What to do: Locate every line in the listing below that contains the string "иглу", matching case exactly, and copy each such line.

[Dataset entries]
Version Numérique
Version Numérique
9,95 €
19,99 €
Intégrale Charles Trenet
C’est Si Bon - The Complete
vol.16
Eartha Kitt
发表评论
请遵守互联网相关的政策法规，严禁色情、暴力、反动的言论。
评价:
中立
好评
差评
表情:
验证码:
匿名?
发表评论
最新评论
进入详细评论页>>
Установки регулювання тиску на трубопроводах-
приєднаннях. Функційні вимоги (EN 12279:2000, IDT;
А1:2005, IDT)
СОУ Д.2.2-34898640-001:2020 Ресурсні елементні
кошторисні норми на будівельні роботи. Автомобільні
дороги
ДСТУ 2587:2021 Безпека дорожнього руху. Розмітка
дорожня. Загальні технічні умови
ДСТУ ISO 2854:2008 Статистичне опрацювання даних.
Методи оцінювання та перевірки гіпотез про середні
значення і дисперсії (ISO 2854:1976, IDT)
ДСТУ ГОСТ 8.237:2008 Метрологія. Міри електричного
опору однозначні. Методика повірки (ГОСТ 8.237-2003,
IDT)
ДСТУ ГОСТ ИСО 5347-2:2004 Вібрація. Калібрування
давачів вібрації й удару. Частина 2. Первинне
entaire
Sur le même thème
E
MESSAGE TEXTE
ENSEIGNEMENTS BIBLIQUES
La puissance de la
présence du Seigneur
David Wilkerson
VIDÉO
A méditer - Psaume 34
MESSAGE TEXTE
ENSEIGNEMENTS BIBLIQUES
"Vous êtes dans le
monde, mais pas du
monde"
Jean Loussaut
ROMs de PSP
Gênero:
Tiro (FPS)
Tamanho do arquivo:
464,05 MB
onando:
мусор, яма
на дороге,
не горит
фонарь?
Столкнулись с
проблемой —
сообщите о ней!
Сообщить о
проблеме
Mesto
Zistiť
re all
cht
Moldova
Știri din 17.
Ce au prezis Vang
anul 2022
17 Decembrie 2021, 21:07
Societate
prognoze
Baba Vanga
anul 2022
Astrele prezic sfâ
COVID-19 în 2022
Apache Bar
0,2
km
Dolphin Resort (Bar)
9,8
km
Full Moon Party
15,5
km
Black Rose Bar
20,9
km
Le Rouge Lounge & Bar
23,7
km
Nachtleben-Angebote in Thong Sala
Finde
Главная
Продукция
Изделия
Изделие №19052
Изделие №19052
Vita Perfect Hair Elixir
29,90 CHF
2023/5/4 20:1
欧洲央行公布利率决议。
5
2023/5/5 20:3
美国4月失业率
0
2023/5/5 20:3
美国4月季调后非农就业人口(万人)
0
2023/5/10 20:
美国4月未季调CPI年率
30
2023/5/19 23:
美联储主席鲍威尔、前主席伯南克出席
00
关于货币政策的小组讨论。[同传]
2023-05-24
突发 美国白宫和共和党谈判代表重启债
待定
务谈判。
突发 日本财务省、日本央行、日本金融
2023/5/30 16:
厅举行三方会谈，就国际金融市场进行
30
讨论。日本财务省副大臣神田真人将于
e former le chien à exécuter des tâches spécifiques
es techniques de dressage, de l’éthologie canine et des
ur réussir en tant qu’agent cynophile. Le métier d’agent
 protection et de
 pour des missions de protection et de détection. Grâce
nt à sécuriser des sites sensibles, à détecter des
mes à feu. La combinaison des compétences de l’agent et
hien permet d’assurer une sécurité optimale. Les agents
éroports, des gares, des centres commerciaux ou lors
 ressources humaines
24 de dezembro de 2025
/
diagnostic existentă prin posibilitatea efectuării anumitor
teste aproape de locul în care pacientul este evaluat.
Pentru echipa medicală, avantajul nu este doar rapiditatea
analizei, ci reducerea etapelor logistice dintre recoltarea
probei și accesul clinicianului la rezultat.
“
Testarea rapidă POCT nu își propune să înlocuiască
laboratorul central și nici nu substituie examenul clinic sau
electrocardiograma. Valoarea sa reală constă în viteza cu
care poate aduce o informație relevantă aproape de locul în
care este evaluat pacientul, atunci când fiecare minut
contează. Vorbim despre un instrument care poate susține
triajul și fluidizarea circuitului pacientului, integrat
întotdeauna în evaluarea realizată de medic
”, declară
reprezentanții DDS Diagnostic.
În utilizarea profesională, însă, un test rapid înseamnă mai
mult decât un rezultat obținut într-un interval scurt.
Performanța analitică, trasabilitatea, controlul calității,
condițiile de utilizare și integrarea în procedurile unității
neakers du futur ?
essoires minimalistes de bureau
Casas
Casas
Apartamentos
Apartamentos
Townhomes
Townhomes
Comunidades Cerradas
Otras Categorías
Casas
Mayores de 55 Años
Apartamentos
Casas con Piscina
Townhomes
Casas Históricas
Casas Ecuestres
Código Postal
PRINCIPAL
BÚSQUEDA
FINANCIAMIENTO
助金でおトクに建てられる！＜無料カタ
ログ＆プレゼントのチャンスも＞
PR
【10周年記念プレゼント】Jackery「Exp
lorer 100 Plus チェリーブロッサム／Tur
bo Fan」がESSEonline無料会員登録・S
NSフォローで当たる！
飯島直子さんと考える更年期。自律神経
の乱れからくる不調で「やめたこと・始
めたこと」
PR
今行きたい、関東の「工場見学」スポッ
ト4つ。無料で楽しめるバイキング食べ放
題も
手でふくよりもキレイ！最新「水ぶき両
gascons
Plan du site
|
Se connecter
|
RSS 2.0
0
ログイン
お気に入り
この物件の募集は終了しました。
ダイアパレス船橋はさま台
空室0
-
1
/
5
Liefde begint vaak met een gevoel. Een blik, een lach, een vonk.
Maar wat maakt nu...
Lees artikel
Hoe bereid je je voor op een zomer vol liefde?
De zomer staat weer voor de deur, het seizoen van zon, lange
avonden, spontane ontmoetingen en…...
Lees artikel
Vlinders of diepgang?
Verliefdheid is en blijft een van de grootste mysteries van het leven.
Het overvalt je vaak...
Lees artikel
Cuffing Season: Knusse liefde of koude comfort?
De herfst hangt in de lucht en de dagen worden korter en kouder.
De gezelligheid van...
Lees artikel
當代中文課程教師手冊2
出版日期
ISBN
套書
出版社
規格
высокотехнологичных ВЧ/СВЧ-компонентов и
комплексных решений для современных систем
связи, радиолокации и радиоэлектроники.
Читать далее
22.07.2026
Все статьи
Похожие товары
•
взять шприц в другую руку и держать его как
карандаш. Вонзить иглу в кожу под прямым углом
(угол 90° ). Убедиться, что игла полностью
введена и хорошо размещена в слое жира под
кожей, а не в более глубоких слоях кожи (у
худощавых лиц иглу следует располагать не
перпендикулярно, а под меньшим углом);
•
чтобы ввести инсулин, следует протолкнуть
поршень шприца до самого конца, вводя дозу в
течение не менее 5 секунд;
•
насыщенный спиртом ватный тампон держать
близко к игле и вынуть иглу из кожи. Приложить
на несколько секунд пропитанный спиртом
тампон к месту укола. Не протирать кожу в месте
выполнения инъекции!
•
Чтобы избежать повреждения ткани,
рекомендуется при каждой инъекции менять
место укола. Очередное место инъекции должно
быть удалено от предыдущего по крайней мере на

Answer section:
карандаш. Вонзить иглу в кожу под прямым углом
худощавых лиц иглу следует располагать не
близко к игле и вынуть иглу из кожи. Приложить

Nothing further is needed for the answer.